Please quote exactly the lines below from the line containing "thumb ip: (1138, 736)" to the line containing "pinky tip: (1256, 626)", both lines included, and nothing else.

[Recorded data]
+ + + +

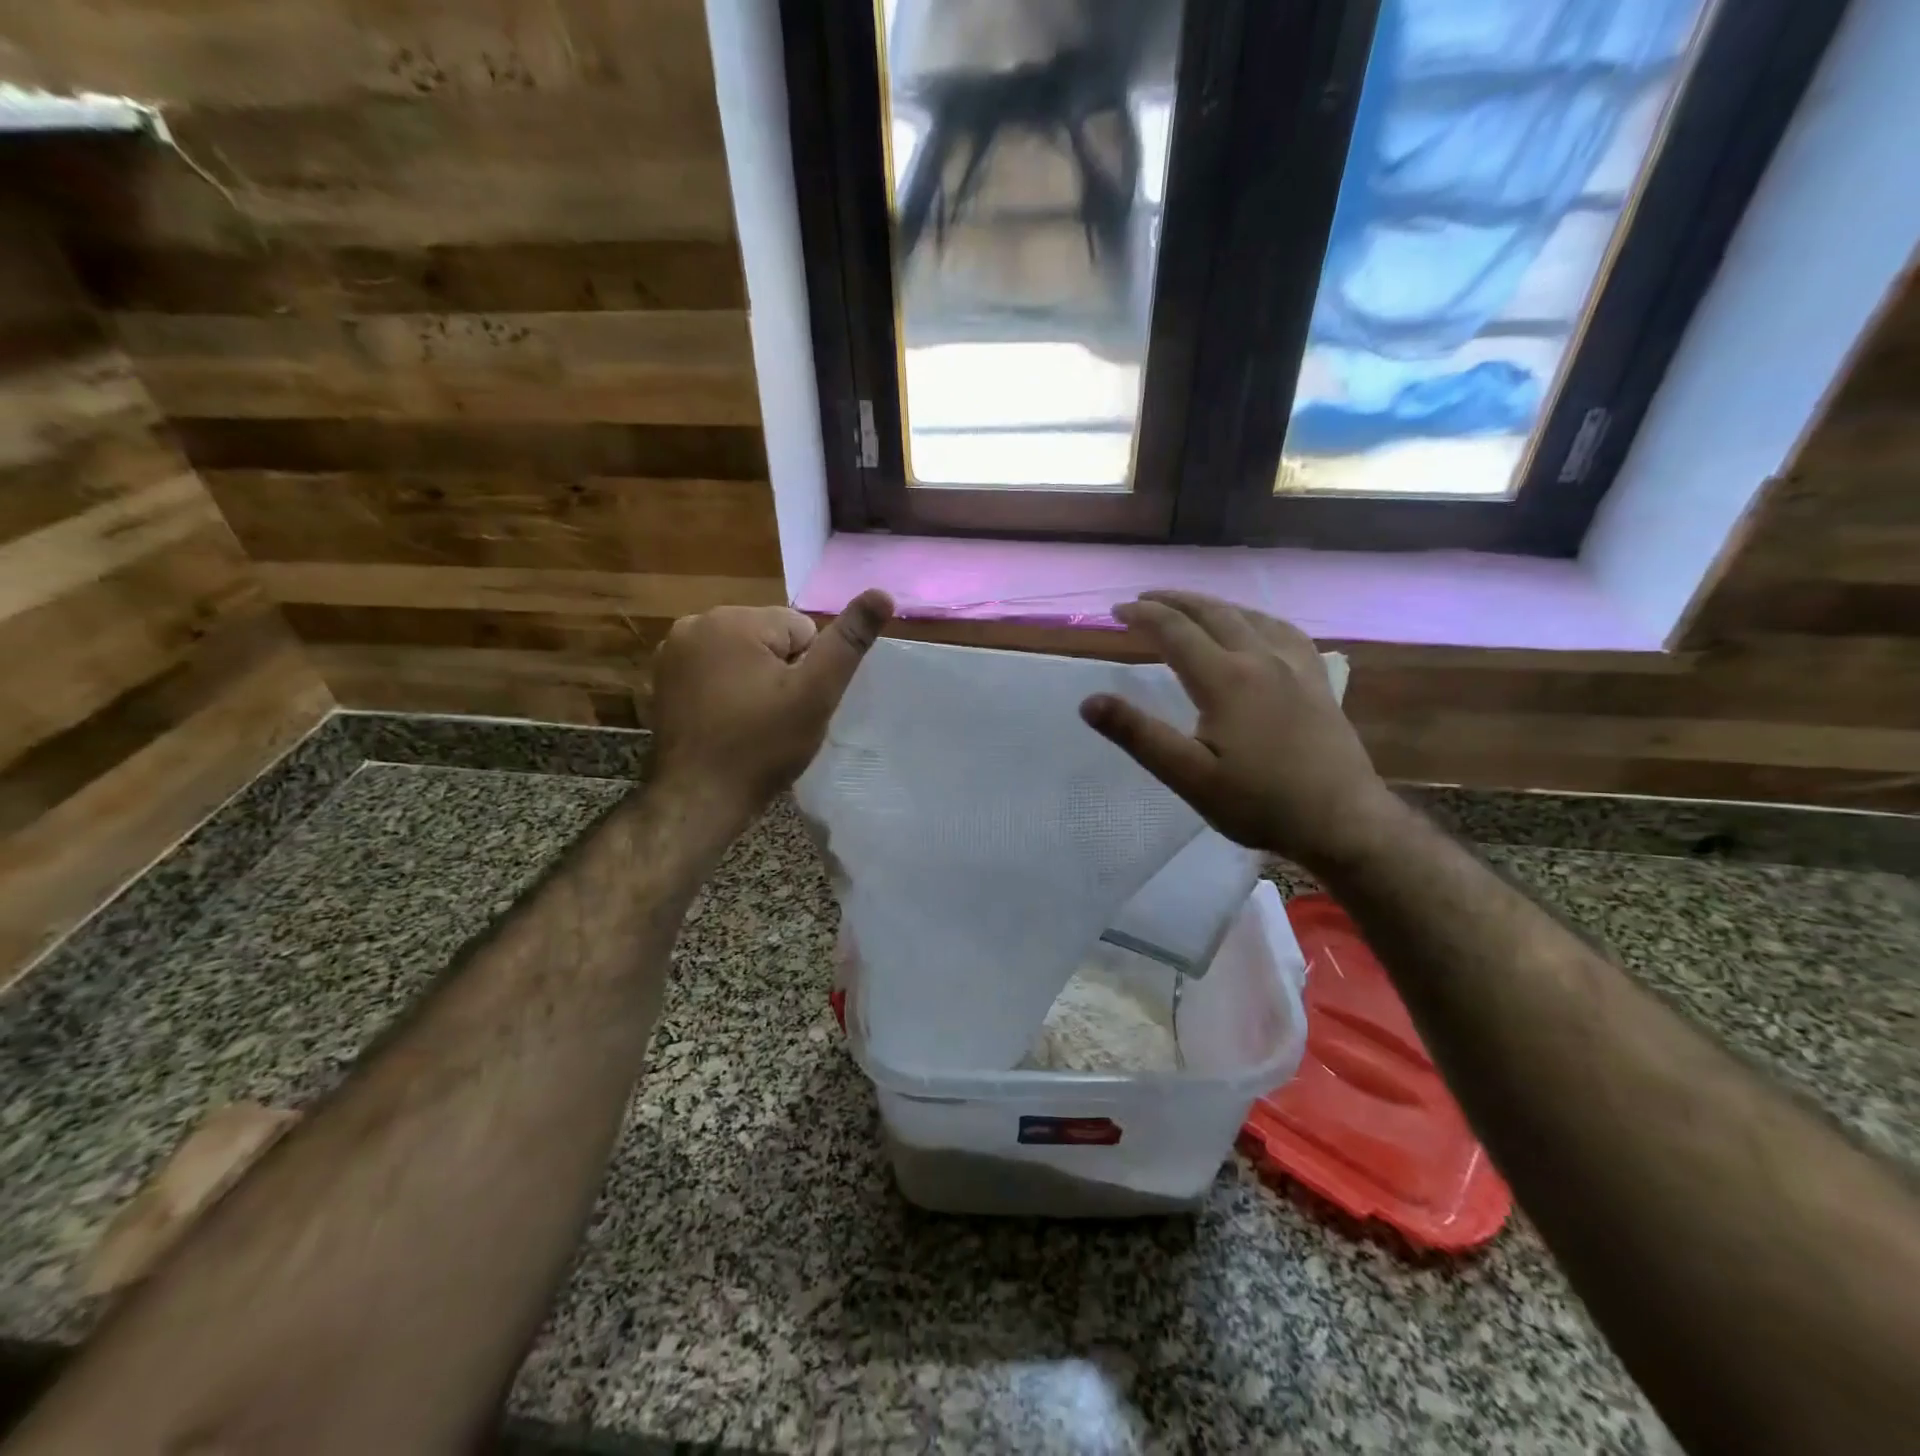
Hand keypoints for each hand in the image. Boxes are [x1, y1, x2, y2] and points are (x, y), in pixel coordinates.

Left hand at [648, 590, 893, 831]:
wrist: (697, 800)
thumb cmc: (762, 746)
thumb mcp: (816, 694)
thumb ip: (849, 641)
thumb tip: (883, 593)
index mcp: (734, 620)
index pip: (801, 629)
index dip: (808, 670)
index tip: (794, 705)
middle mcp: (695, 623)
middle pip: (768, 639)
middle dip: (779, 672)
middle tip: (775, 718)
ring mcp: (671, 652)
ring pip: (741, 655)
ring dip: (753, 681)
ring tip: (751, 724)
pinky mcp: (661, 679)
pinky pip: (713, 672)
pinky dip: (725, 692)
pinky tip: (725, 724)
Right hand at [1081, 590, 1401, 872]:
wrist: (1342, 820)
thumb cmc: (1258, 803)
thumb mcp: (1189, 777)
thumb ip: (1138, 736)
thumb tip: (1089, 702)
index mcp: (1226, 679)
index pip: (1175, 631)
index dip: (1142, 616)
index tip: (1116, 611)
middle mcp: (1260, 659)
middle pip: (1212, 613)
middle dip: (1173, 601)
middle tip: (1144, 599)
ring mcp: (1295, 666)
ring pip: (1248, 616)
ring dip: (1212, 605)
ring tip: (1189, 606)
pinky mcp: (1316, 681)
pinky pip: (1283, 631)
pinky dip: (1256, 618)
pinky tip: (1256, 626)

+ + + +

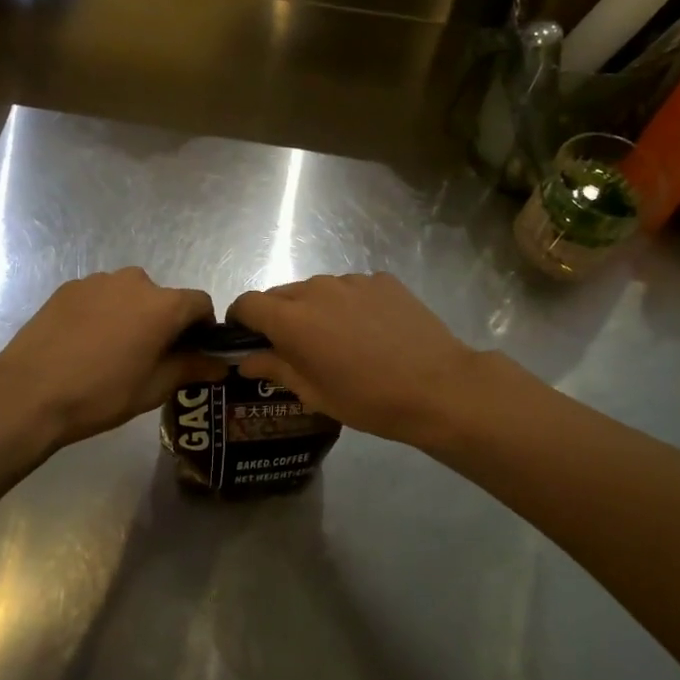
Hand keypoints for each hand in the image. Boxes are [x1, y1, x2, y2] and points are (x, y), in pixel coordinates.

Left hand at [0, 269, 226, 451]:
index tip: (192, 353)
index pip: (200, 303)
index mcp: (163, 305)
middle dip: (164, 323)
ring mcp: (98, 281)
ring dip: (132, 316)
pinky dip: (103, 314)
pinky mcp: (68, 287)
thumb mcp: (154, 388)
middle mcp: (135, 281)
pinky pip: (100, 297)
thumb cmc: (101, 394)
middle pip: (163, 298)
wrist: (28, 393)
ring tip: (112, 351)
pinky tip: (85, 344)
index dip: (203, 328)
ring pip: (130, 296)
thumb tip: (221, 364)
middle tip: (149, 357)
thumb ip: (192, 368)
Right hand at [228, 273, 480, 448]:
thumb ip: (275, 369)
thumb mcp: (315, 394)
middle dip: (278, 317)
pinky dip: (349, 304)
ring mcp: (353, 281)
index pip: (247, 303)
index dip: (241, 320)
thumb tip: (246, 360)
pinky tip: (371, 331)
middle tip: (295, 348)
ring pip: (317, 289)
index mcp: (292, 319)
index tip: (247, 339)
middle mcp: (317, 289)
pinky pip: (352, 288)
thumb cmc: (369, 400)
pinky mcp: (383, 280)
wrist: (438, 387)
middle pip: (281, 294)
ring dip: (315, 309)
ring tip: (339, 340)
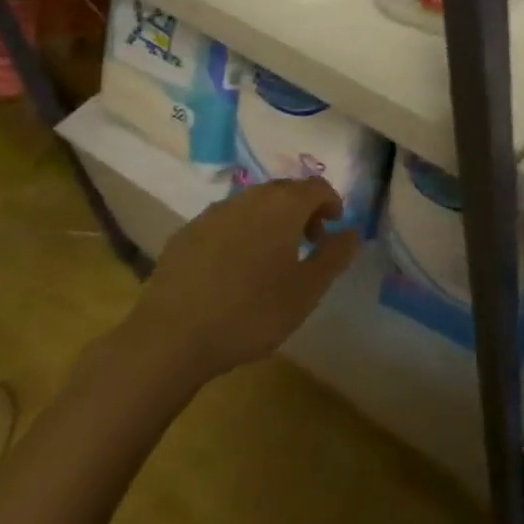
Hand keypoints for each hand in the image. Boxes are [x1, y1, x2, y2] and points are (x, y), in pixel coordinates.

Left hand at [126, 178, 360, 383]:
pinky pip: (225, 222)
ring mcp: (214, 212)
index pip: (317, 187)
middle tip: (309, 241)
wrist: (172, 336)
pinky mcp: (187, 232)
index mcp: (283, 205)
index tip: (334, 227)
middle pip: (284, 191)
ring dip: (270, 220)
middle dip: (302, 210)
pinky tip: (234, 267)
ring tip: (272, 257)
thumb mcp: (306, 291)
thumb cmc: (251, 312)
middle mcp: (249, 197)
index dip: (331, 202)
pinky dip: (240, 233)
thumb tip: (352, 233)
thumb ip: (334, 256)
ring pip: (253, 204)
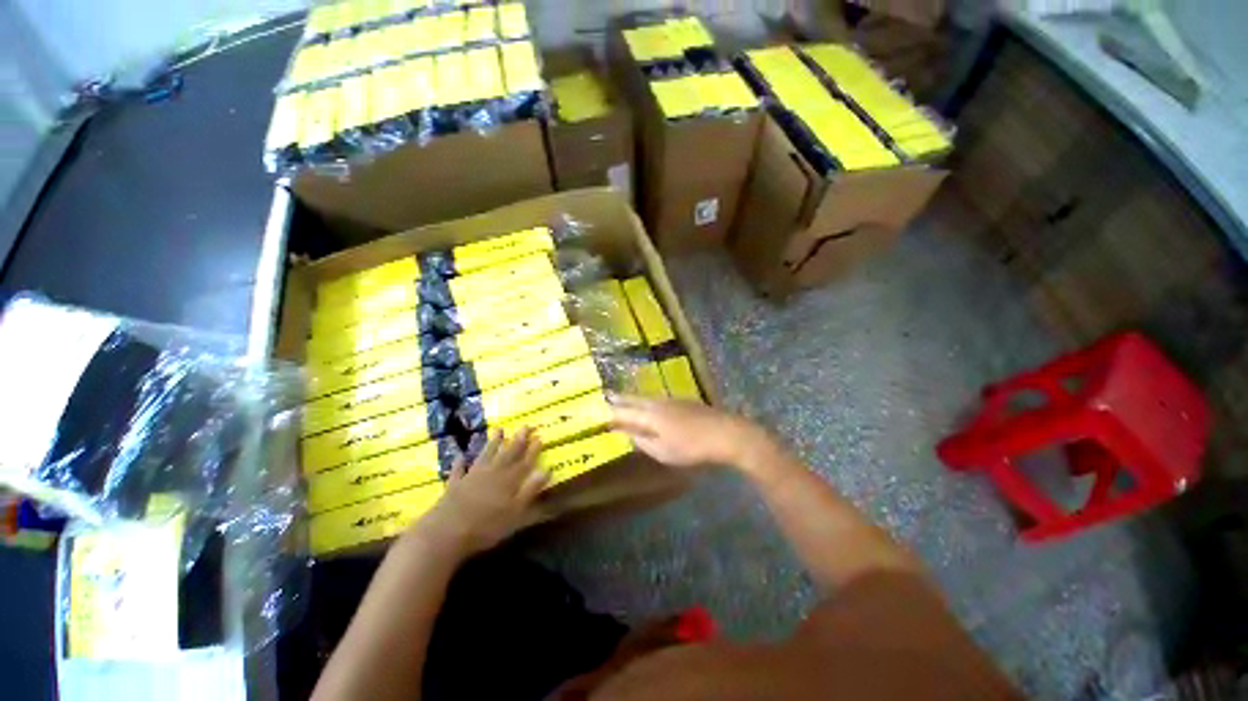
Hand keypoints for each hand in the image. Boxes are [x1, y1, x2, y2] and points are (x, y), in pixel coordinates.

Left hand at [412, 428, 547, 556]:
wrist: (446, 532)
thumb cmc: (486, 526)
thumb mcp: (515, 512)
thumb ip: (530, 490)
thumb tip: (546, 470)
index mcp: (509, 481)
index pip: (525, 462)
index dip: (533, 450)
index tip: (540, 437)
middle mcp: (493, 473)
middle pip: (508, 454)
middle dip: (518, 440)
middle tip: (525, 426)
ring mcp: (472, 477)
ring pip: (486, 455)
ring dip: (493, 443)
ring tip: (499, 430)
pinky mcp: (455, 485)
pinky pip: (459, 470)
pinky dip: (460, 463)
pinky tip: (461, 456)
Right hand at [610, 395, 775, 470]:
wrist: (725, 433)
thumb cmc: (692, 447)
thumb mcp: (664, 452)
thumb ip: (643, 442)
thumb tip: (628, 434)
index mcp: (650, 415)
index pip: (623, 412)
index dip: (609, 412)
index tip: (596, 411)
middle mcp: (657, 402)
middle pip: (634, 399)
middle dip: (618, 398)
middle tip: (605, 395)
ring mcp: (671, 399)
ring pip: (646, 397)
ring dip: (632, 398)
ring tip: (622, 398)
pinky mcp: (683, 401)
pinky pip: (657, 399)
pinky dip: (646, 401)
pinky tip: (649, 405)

+ + + +

# Solution:
thumb ip: (1138, 736)
thumb tip: (1089, 702)
index mcp: (1226, 679)
index pip: (1175, 631)
index dip: (1142, 616)
index tip: (1116, 611)
middle mcp: (1260, 659)
middle pip: (1212, 613)
middle dip: (1173, 601)
middle tip: (1144, 599)
ring mcp: (1295, 666)
ring pip: (1248, 616)
ring dip: (1212, 605)
ring tip: (1189, 606)
pinky mcp: (1316, 681)
pinky pip: (1283, 631)
pinky dip: (1256, 618)
pinky tip: (1256, 626)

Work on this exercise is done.